His next project is to scale the service to other practice areas, as part of his wider mission to create tech-based platforms that facilitate engagement with clients. As hackers use ever more sophisticated techniques, Mr Kim aspires to be more of a technologist than a lawyer.
Advising companies, he says, requires “a deep curiosity and commitment to learning how the business of technology and innovation intersects with the regulatory environment”.
David Nemecek, partner, Kirkland & Ellis
In his 10 years at Kirkland & Ellis, working between Los Angeles and New York, David Nemecek has built a reputation for his creative approach to debt-financing transactions.
He devised a financing structure for retail chain Macy’s, helping it to raise $4.5bn after sales fell during the pandemic. Mr Nemecek and the team at Kirkland & Ellis devised the structure after other lawyers said it could not be done, while protecting the banks in the event of bankruptcy.
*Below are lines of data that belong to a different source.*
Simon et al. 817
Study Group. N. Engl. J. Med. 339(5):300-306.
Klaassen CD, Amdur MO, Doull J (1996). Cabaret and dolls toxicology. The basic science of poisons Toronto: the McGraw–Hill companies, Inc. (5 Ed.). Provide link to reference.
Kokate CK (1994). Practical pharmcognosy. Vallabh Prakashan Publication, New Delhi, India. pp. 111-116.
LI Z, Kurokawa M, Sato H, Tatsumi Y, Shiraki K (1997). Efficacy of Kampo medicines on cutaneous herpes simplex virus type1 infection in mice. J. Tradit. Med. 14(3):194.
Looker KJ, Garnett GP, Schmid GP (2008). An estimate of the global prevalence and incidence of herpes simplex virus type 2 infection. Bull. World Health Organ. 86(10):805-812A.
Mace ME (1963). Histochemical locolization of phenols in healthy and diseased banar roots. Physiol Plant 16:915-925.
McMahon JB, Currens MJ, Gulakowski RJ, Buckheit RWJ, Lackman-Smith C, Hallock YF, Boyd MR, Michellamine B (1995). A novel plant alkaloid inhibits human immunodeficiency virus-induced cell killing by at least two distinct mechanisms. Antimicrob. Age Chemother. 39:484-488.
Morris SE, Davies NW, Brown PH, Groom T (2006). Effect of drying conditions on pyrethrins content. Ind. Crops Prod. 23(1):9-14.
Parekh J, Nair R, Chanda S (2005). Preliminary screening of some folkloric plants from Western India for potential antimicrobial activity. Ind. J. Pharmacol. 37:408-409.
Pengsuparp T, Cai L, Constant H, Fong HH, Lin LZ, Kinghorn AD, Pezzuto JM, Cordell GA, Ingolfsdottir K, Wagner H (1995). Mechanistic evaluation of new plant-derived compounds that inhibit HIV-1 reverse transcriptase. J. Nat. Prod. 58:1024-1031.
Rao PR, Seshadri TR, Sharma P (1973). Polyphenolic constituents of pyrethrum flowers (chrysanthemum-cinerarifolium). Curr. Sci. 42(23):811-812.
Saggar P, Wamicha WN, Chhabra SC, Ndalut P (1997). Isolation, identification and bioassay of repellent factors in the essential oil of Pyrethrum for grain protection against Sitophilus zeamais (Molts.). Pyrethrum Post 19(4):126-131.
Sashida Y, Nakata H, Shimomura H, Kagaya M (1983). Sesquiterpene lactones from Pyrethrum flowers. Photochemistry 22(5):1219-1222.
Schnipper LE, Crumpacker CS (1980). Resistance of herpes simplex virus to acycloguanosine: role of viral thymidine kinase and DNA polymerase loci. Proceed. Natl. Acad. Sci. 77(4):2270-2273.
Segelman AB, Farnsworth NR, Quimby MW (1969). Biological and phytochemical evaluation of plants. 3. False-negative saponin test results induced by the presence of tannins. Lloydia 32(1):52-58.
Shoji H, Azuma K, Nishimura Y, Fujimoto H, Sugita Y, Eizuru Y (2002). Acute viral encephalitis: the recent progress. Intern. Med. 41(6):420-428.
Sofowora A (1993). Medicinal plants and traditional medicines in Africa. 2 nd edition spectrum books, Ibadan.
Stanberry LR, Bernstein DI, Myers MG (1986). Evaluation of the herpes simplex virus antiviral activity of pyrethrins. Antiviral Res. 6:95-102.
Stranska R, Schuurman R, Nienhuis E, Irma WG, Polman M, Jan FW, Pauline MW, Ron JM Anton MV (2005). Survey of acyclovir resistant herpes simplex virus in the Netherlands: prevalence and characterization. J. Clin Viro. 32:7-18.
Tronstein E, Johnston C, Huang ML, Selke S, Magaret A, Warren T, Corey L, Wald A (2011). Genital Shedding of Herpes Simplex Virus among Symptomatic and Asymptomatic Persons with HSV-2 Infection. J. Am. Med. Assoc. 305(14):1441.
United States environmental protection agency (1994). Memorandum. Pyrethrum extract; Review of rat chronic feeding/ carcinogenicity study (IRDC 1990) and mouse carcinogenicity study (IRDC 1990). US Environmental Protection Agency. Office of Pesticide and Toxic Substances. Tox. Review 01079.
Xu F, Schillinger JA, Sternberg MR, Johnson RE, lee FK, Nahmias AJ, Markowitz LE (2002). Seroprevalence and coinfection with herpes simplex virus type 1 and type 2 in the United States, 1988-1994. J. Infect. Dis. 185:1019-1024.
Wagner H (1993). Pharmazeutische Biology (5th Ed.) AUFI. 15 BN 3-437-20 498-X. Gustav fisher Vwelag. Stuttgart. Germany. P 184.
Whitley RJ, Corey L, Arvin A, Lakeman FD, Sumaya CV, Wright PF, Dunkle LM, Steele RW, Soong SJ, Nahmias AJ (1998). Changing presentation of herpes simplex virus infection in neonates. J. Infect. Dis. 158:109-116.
Abid Qureshi, partner, Latham & Watkins
Abid Qureshi has had many roles at Latham & Watkins since joining in 1997, including co-chair of the Washington DC office’s litigation and trial department, chair of the global pro bono committee and now chair of the global recruiting committee.
After many firms cancelled summer associate programmes this year, Mr Qureshi led Latham & Watkins’ effort to run its programme virtually. He has led pro bono initiatives for under-represented communities and immigrants’ rights groups. In 2017, he represented radio host Dean Obeidallah in a defamation suit against a white supremacist website. In 2016 he became the first Muslim to be nominated for a federal judgeship.
Amanda Raad, partner, Ropes & Gray
Amanda Raad is co-chair of Ropes & Gray’s global anti-corruption and international risk practice.
Working from New York, she advises clients on a wide array of topics, including counselling investors on risk and instructing companies on corporate social responsibility and responsible supply chains.
In 2020, Ms Raad co-founded the firm’s Insights Lab, a multidisciplinary legal consulting group that uses behavioural science and data analytics to help companies with planning from a multitude of perspectives.
Amy Roma, partner, Hogan Lovells
During her 13-year tenure at the firm, Amy Roma has made a name for herself in the once-niche practice of nuclear and radioactive materials law.
Based in Washington DC, she helps clients take ideas for projects using nuclear energy to tackle climate change through development and regulatory approval, and advises them on the commercial considerations of running nuclear businesses with a global reach.
Ms Roma advises the US government on topics such as nuclear fusion and carbon-free energy sources. This year, she focused on a pro bono effort to secure 2m face masks for people in Massachusetts.
Edward Smith, deputy managing partner, Washington DC office, DLA Piper
Edward “Smitty” Smith, based in Washington DC, uses his regulatory and policymaking experience as a former legal adviser to the chairman of the Federal Communications Commission to help increase internet access across the US.
He advised T-Mobile, the telecommunications operator, on initiatives such as Project 10Million, a $10.7bn programme providing free internet for children in the US.
While advising T-Mobile on its merger with rival Sprint, Mr Smith helped the company roll out a diversity and inclusion proposal undertaking to spend money with diverse suppliers and increase the diversity of its workforce.
Elizabeth Stern, partner, Mayer Brown
A leader in the field of mobility and migration law, Elizabeth Stern has harnessed her team’s expertise to develop technology-based answers to client problems.
She led the development of Mayer Brown’s “global people solution”, a tool that helps international companies with compliance and other aspects of managing employees’ cross-border movement, such as visas.
She advises clients on the implications of geopolitical events such as Brexit for managing employees and recruitment practices.
Ms Stern also led the development of a risk management tool for chief executives addressing each phase of the pandemic.